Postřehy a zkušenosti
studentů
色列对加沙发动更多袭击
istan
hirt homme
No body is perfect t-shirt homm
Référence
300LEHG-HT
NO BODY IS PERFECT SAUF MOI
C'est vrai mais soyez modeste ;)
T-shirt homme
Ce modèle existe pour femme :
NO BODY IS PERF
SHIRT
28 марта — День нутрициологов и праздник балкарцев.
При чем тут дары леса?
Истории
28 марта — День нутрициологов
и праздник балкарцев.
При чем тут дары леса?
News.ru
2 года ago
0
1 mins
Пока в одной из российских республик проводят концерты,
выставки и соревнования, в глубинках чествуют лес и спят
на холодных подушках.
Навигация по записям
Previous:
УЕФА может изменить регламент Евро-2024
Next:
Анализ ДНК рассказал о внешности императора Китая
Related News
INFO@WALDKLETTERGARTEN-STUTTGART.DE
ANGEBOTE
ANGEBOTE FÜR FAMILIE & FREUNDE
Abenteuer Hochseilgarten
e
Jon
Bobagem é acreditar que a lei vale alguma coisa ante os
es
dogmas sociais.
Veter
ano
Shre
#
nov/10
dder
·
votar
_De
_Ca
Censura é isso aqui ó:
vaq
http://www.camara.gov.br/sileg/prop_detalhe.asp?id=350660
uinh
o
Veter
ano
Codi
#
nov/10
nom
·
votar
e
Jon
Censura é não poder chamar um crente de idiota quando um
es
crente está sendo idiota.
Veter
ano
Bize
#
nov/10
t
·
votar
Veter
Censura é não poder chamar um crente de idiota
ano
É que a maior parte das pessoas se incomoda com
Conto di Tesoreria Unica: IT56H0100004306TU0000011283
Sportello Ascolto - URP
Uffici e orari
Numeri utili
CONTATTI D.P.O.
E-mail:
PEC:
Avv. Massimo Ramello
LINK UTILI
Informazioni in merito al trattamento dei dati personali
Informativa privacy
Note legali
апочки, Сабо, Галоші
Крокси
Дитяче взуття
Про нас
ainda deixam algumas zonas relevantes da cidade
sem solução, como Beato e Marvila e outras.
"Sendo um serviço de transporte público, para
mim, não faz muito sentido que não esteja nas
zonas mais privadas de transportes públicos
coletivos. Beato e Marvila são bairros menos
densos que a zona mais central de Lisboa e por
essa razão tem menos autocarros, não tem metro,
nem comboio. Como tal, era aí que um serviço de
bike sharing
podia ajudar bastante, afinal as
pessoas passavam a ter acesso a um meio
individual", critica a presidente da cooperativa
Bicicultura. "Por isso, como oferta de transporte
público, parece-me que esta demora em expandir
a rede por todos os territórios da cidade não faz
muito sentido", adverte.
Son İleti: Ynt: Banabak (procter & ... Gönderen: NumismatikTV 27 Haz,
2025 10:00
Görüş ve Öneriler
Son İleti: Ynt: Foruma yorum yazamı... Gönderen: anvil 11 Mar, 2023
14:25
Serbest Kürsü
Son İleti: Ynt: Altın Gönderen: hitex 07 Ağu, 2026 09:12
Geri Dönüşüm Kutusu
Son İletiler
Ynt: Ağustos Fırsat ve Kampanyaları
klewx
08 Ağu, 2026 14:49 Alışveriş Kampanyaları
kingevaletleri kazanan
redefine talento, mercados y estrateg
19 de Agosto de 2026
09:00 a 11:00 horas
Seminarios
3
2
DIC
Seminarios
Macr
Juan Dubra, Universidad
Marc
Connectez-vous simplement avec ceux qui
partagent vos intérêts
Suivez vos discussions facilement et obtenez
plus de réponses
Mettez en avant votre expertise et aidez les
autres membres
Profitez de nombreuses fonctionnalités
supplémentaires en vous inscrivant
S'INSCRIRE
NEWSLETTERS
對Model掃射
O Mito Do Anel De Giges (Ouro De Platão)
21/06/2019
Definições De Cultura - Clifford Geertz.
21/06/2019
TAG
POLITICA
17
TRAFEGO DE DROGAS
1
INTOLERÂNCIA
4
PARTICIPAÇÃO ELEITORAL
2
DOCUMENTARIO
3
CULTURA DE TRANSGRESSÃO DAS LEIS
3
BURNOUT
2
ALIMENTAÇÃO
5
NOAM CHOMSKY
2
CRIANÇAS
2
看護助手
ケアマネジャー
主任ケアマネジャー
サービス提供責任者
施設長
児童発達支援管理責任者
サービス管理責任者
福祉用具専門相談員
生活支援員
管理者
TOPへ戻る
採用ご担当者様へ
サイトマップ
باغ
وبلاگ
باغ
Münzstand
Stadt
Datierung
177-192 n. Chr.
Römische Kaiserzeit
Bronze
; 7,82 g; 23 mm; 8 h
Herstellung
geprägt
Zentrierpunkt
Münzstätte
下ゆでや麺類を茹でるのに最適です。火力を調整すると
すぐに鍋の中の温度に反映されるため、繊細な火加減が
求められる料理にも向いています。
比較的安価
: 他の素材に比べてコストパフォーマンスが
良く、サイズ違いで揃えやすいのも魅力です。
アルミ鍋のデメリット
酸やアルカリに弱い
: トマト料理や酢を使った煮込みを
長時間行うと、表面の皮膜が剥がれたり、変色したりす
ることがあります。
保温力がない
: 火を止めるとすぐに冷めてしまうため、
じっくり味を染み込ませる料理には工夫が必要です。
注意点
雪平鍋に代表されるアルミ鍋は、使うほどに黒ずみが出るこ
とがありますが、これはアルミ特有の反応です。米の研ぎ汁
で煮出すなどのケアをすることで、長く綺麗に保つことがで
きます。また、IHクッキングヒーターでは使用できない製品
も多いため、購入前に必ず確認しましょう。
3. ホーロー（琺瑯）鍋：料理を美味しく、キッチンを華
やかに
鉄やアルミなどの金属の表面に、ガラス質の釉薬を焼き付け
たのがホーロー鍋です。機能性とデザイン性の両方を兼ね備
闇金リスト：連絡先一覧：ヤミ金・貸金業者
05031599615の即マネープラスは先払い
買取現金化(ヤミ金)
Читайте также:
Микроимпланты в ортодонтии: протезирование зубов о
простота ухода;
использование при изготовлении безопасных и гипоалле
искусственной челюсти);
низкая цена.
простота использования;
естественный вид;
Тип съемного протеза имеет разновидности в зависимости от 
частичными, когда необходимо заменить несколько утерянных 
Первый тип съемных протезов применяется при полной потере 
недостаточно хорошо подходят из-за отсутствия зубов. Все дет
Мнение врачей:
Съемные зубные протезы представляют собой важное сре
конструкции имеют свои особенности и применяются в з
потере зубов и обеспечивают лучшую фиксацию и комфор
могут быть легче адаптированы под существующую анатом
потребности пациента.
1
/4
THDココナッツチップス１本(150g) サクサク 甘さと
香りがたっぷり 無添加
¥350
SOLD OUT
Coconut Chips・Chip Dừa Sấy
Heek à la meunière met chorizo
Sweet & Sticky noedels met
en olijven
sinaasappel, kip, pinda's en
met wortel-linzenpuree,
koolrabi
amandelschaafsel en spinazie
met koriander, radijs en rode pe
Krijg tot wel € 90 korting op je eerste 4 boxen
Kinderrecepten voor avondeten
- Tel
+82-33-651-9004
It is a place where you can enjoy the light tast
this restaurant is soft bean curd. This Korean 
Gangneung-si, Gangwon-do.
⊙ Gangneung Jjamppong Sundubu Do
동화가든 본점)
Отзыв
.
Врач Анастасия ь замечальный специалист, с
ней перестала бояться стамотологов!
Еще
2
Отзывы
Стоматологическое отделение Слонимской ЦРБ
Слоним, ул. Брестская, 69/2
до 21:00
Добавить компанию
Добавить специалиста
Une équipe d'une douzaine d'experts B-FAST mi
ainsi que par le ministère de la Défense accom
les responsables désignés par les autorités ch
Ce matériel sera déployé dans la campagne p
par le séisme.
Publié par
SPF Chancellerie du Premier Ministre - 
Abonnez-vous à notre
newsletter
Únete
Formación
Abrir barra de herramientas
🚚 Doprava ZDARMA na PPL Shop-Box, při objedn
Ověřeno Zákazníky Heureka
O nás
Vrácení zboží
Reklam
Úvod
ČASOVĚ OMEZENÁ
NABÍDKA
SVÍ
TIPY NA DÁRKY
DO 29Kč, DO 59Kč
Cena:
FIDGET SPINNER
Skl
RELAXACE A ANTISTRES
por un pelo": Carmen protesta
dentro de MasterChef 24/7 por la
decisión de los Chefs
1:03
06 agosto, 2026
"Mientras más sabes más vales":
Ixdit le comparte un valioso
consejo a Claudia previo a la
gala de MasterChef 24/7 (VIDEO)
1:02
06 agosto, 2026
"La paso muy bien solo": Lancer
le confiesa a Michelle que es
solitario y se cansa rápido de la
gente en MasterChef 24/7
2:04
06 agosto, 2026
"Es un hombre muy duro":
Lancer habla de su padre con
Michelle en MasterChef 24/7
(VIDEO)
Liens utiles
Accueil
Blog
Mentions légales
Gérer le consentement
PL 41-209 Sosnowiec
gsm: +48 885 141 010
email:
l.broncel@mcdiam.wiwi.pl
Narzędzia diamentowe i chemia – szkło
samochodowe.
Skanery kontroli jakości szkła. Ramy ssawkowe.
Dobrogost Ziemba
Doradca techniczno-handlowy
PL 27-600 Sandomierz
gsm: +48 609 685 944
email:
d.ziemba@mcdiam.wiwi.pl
*-*-*
About this exercise — The word "марта" may occur in lines of the records. Report how many such lines there are, giving only the number.

Response to this exercise — 2